Voilà pourquoi en Bretagne, la Conférence régionale de gouvernance de la politique de réduction de l’artificialisation des sols s’est penchée sur la question. «Les élus constatant que les outils mis à leur disposition n’étaient pas très précis, nous avons financé la production d’un autre outil de mesure appelé le mode d’occupation des sols (MOS), explique Pierre Jégot. Grâce aux mesures effectuées en 2011 puis en 2021, nous avons pu établir l’évolution de la consommation d’espaces sur chaque commune, ce qui nous a permis de traduire ces données en trajectoire. Certes, cet outil a coûté 800 000 €, financés par la région et l’État. Mais une telle cartographie représente une aide à la décision, une référence commune, un état des lieux. »
Manque de données fiables sur les consommations d’Enaf, déficit d’informations précises sur les modalités d’application de la loi, insuffisances quant au dialogue établi avec les décideurs, non prise en compte des spécificités de leurs territoires…, le ZAN ne se présente pas pour les élus comme une trajectoire de tout repos. D’autant qu’un autre facteur complique encore passablement sa mise en œuvre : le cadre législatif du ZAN, déjà critiqué pour sa complexité et sa lourdeur, n’est pas stabilisé.
La valse des textes a débuté le 20 juillet 2023 avec la première loi corrective, dite «ZAN 2 », proposant déjà des adaptations afin de faciliter l’atteinte des objectifs et de renforcer l’accompagnement des élus locaux. Depuis, le tableau s’est encore complexifié. Ainsi, le texte initial, dit «ZAN 1 », visait à réduire de moitié la consommation d’ENAF d’ici à 2031 par rapport à la consommation 2011-2021. Mais la proposition de loi «Trace » (trajectoire de réduction de l’artificialisation concertée avec les élus locaux), portée par les sénateurs Jean-Baptiste Blanc (84) et Guislain Cambier (59), adoptée en première lecture, le 18 mars 2025 (elle est en instance d’examen à l’Assemblée nationale), propose de reporter de 2031 à 2034 l’objectif intermédiaire de la réforme tout en refusant d’y adjoindre un objectif quantitatif et en laissant à chaque région le soin de fixer son rythme de réduction de l’artificialisation.

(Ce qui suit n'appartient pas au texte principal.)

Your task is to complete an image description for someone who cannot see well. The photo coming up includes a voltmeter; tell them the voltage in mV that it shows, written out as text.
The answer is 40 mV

Dans une lettre ouverte au Premier ministre du 22 mai 2025, Jean-Baptiste Blanc dénonce «l’inapplicabilité, sur le terrain », d’une trajectoire pensée sans les élus locaux et une «pénurie de foncier », source de multiples handicaps : «blocage de projets de logements, gel d’initiatives industrielles et obstacles au déploiement des infrastructures nécessaires à la transition écologique ».
Enfin, le projet de loi de simplification de la vie économique (en instance d’adoption à l’automne) comporte, lui aussi, des dispositions d’assouplissement du ZAN.
Face à ces initiatives que certains ont perçu comme un «détricotage » des ambitions de la loi Climat et résilience, une autre proposition de loi visant à «réussir la transition foncière », déposée par les députées Sandrine Le Feur et Constance de Pélichy, le 4 juin (et en instance de discussion), propose, elle, de maintenir le cap du ZAN (lire ci-dessous). Se dirige-t-on donc vers un «ZAN 3 » ? Ces propositions et projet de loi qui se télescopent sont, en tout cas, porteurs d’injonctions contradictoires. Difficile pour les élus, dans de telles conditions, de maintenir un cap clair en faisant fi des vents contraires.